BACA JUGA:Masyarakat Diimbau Jaga Stabilitas Sosial dan Kondusifitas Daerah
Agus Setiawan, perwakilan dari komunitas adat di Kabupaten Kaur menambahkan, RUU masyarakat adat adalah jalan tengah yang bisa meredam konflik sekaligus membantu negara menyelesaikan sengkarut masalah terkait kemiskinan di kampung-kampung.
Sebab menurutnya, berkurangnya lahan produktif dan tidak adanya pengakuan atas wilayah yang dahulunya menjadi milik masyarakat adat, telah membuat merebaknya kemiskinan tersembunyi di kampung-kampung.
"Sawah sudah banyak hilang. Ladang yang sedianya untuk menjaga pangan, jauh mengecil. Nampaknya saja tenang di kampung, tapi kami kini makin terhimpit dan kesusahan," kata Agus.
Hasan, ketua adat komunitas Sungai Lisai, menambahkan konflik lain yang juga terjadi di Bengkulu yakni soal kebijakan di bidang kehutanan yang menetapkan wilayah adat menjadi kawasan hutan negara. Di mana, sejak lampau praktik penetapannya tidak pernah menempatkan masyarakat adat yang telah lama berdiam di wilayah itu sebagai dasar pengambilan keputusan.

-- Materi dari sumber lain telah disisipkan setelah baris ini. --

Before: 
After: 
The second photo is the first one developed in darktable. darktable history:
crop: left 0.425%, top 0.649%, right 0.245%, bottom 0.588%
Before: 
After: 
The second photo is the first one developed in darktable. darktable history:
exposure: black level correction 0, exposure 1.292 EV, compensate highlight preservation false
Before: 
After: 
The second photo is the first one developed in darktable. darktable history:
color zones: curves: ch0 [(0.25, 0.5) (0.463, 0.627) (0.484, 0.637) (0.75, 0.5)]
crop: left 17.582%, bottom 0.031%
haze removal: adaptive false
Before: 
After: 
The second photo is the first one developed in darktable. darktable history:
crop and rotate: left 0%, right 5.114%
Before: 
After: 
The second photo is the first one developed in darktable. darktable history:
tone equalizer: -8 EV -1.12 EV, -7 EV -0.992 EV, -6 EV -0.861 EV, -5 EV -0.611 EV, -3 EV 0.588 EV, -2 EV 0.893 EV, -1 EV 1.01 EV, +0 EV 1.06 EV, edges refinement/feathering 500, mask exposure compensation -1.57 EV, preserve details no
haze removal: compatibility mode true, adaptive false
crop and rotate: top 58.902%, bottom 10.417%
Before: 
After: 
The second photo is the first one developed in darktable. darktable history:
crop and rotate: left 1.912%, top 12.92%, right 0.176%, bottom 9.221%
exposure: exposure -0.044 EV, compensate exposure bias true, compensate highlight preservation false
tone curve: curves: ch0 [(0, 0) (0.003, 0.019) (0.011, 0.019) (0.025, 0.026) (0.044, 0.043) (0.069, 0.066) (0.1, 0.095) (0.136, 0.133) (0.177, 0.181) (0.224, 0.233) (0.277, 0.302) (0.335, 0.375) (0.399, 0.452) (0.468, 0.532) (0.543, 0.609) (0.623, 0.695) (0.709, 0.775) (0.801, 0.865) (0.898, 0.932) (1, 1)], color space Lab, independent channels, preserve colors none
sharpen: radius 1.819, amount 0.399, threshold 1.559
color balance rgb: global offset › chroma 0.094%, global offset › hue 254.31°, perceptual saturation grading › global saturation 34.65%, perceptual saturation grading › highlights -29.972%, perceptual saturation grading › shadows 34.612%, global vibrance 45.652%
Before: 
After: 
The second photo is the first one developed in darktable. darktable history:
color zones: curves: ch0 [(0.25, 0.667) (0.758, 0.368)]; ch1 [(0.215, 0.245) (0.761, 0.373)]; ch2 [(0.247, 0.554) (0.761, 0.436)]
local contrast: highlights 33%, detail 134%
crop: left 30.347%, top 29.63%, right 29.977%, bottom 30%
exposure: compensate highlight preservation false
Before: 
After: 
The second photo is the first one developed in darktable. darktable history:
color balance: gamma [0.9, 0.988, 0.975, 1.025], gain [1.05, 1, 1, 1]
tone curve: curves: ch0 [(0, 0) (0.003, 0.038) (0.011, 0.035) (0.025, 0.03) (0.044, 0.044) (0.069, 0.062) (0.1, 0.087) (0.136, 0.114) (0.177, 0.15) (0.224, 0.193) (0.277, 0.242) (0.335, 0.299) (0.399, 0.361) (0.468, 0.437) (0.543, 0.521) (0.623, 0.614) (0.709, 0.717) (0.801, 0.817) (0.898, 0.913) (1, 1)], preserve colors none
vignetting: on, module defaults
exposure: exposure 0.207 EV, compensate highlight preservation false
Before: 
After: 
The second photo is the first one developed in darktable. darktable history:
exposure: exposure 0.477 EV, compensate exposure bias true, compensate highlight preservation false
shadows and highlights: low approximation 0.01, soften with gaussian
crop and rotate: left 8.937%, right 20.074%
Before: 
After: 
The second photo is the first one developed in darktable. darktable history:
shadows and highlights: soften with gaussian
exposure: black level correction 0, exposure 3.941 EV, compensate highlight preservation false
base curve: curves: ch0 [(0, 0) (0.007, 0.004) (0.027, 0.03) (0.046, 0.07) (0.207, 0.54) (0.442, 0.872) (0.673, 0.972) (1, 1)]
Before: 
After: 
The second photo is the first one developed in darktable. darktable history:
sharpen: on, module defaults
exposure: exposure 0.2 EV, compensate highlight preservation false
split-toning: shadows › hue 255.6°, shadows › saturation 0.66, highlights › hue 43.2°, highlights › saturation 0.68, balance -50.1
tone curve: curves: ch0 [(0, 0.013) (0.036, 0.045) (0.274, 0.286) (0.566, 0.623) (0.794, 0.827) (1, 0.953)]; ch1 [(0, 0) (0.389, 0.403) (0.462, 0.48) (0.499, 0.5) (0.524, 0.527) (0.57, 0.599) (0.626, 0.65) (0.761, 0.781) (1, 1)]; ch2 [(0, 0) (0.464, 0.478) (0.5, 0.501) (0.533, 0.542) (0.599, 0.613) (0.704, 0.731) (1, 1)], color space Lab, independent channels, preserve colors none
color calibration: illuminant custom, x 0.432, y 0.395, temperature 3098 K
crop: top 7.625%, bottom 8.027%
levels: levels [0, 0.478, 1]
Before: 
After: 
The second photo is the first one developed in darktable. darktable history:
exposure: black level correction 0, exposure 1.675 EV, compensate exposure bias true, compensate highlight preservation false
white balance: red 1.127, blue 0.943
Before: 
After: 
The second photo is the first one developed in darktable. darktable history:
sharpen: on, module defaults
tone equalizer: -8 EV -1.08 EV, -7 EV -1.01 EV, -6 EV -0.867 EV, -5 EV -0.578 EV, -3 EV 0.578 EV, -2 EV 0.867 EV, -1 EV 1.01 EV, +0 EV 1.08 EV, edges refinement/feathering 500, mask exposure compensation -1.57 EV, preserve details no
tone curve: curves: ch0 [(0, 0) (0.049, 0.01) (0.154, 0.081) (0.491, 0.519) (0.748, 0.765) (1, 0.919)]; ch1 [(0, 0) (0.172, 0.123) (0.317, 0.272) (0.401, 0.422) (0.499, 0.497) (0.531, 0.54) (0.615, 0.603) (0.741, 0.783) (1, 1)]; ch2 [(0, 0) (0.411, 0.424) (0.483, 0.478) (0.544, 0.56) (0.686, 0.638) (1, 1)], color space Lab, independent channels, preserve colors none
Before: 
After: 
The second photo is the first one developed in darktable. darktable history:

"Ini kerap menjadi awal mula konflik. Kami dianggap tidak ada dan justru diusir dari wilayah adat kami," kata Hasan.
Menanti Iktikad Presiden
Ketua Pengurus Harian Wilayah Aliansi Masyarakat Adat Nusantara Bengkulu Fahmi Arisandi mengatakan, kehadiran ratusan perwakilan masyarakat adat di Bengkulu itu, sebagai bagian dari kepedulian mereka untuk mengawal pemerintahan baru.